Segundo informações do processo judicial, os partidos envolvidos são PL, Podemos e PSD. A primeira legenda, apresentou uma lista com 21 candidatos - sendo 15 do sexo masculino e seis do sexo feminino. Entretanto, duas candidatas tiveram apenas um voto cada, e “não há apresentação de prestação de contas à justiça eleitoral”.

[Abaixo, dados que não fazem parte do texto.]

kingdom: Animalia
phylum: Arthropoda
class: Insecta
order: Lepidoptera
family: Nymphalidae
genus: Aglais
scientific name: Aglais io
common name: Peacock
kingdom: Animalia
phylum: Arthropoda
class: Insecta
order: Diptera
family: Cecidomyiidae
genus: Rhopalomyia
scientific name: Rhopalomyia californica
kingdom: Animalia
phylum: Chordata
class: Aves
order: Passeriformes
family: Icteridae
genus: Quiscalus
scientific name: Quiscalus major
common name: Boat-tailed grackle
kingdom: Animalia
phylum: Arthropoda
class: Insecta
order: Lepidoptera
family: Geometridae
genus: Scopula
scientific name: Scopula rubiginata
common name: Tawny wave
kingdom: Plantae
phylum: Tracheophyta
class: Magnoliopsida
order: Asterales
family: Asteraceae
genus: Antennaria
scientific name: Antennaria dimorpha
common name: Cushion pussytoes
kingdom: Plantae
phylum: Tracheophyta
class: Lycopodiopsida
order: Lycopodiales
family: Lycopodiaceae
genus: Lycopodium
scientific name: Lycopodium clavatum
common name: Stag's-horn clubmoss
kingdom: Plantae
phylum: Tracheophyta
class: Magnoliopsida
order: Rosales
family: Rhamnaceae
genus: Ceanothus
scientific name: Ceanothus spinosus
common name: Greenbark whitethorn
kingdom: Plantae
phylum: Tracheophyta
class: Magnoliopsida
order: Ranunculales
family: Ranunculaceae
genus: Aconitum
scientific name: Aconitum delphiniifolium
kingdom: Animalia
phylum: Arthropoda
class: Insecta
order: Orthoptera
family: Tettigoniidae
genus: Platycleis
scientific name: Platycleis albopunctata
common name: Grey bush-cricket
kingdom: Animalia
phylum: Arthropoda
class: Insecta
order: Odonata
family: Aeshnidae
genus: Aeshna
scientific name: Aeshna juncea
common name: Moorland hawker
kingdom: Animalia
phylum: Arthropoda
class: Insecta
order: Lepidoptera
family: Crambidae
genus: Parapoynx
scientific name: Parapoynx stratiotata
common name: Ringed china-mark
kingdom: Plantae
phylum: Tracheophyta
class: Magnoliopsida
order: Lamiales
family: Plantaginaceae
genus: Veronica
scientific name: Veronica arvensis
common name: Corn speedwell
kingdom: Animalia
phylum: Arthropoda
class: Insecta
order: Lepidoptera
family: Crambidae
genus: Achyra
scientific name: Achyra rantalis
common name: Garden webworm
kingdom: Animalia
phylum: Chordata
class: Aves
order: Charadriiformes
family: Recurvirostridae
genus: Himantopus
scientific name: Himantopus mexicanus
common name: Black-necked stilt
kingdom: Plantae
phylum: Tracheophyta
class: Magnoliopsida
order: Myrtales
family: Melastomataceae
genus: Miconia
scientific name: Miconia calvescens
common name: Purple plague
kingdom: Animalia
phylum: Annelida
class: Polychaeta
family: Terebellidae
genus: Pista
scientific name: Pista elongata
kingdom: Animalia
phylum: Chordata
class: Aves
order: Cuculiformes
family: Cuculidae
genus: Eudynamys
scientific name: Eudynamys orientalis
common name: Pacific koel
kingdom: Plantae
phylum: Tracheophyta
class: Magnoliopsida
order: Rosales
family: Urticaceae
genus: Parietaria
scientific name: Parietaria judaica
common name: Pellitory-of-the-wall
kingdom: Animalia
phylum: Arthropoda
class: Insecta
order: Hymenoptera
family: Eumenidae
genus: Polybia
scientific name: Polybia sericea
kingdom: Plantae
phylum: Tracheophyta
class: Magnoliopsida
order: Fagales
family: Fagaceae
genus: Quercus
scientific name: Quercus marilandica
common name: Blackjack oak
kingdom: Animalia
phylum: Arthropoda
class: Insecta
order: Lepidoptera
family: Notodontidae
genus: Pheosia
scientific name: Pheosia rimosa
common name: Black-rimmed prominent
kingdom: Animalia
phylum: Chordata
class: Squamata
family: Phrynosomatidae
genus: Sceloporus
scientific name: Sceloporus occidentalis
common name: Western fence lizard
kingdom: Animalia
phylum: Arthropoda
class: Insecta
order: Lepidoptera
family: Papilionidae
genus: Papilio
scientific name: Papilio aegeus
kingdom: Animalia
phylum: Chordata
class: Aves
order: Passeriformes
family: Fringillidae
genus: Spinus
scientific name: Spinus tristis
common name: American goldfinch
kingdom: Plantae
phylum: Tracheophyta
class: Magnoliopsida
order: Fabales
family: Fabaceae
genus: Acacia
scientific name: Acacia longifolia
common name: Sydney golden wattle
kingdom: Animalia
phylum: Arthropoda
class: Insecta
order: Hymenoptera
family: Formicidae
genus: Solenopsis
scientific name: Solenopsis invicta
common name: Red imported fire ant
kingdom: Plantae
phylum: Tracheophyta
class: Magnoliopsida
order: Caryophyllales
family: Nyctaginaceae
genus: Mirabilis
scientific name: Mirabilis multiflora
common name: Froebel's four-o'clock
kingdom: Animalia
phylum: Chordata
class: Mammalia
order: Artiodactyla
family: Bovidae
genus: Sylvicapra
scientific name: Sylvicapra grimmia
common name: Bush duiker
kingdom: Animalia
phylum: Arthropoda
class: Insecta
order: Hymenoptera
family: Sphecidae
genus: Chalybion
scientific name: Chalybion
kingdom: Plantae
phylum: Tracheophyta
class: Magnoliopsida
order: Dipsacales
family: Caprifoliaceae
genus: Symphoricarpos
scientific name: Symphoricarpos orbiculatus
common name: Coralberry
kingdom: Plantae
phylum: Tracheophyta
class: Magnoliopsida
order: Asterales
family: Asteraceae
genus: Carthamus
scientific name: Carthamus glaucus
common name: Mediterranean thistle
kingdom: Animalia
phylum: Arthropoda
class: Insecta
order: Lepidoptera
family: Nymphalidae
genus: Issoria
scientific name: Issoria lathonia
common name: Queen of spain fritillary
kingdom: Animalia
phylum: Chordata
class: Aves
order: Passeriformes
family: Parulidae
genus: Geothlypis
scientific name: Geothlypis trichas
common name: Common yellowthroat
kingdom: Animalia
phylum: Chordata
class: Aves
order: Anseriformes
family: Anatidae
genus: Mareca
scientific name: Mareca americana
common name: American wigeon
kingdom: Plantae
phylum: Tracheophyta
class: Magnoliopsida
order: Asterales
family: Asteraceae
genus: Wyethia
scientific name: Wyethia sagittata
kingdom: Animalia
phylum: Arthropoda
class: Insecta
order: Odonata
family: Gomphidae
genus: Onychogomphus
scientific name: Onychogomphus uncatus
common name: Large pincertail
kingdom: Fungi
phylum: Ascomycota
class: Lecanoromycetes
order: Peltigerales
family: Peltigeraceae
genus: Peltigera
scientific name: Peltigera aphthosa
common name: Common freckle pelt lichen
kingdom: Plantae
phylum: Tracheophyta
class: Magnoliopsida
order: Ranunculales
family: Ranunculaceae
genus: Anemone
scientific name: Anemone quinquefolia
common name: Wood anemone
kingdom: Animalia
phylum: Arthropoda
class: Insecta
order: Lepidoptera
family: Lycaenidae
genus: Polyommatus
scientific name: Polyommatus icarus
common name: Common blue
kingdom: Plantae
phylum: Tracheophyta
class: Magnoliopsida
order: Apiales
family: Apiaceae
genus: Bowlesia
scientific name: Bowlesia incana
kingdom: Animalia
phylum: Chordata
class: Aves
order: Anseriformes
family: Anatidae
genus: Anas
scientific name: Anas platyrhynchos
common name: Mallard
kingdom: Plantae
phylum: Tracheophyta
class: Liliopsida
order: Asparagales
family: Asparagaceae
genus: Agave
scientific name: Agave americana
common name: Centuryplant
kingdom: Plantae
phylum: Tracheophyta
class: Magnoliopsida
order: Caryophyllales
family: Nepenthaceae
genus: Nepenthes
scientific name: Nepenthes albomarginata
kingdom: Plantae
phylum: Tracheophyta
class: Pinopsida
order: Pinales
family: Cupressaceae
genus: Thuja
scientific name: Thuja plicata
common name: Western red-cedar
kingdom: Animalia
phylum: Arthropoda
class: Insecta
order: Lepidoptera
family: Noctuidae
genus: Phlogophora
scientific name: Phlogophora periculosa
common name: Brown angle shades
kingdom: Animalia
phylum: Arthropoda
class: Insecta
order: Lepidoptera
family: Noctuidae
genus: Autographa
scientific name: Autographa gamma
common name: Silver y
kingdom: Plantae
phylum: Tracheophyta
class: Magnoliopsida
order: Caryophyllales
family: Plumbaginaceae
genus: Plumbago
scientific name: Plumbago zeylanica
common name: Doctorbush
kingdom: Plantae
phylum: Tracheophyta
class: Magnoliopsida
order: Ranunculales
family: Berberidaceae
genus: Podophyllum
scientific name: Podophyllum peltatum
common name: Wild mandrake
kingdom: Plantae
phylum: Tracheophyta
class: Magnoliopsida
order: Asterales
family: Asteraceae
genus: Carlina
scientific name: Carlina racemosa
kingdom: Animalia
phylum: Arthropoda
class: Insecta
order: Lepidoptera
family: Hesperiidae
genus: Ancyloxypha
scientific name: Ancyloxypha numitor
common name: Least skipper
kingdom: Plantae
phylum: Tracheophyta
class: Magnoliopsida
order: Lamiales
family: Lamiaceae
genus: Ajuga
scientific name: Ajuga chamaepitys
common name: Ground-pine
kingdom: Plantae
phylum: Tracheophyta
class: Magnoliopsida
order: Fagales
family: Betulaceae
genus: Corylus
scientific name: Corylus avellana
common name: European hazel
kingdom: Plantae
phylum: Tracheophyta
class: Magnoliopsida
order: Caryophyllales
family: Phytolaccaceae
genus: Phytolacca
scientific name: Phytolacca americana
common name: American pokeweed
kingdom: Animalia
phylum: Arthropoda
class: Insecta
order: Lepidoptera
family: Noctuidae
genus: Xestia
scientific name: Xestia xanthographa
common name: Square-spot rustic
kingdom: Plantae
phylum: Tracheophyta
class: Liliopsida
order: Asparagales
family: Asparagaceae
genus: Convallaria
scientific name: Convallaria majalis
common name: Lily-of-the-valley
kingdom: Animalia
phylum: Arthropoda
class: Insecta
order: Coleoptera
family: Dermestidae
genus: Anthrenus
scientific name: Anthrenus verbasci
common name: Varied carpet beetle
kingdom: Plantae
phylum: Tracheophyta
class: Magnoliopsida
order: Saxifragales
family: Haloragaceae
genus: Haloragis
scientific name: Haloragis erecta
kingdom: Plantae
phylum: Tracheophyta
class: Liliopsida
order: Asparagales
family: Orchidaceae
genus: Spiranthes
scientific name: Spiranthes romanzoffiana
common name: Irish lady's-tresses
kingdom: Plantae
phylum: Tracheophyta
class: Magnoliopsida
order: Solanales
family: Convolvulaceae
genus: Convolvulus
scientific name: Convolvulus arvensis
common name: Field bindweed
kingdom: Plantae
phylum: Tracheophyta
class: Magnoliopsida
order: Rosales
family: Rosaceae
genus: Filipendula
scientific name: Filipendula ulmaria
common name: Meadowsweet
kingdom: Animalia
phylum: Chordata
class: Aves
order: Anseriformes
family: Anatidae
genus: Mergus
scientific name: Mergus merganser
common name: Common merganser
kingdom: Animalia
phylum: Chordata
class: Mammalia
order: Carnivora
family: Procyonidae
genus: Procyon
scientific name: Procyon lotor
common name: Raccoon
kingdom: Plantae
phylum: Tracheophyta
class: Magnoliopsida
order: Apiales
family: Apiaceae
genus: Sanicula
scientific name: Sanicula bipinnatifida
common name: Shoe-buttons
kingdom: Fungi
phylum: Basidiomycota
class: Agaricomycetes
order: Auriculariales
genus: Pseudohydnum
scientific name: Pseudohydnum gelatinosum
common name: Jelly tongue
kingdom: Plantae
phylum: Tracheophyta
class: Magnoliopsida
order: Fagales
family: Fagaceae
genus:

O mesmo foi constatado no Podemos, que apresentou uma lista com 22 candidatos à Câmara Municipal de Vereadores - sendo 14 do sexo masculino e oito do sexo feminino. Neste caso, uma candidata recebeu um voto, outra postulante não recebeu nenhum voto, e uma terceira recebeu apenas dois votos. Também “não há apresentação de prestação de contas à justiça eleitoral”.

No caso do PSD, o partido apresentou uma lista com 21 candidatos a vereador - sendo 16 do sexo masculino e cinco do sexo feminino. Entretanto, uma das candidatas não participou efetivamente do pleito e, consequentemente, não obteve nenhum voto. Além disso, mesmo havendo recebido R$ 3.500 dos recursos do Fundo Partidário, “não há apresentação de prestação de contas à justiça eleitoral”.

Os cinco parlamentares que teriam sido beneficiados com as candidaturas laranjas, e correm o risco de ficarem inelegíveis por oito anos são: Ana de Marcílio e André Rabicó, ambos do PL; Ibson Gouveia de Santana e Cid do Caranguejo, ambos do Podemos; e Xande da Praia (PSD). Também consta no processo a impugnação de 57 suplentes.

O advogado Rodrigo Augusto Freitas, que representa os parlamentares em questão dos partidos Podemos e PL, afirmou que eles ainda não foram notificados oficialmente, mas que a decisão do TRE causou surpresa. “Essa decisão vai de encontro a uma decisão do Tribunal Superior Eleitoral (TSE) que diz que para que seja provada a fraude de gênero, é preciso ter provas robustas mostrando um acerto prévio do partido e as candidatas fictícias. Nós tivemos um período de eleição extremamente atípico em 2020. Então, foi comum algumas candidaturas ficarem pelo caminho até pela desigualdade da disputa”, explicou Freitas, ao JC.

Ele também alegou que a decisão do Tribunal Regional Eleitoral em proibir atos presenciais nos últimos 15 dias restantes da campanha, teria prejudicado muitos candidatos. “O que se busca no judiciário é o que não se conseguiu nas urnas, mas vamos entrar com apresentação de recurso e essa decisão será modificada”, complementou. A reportagem entrou em contato com o vereador Xande da Praia, mas até a publicação desta matéria não obteve retorno.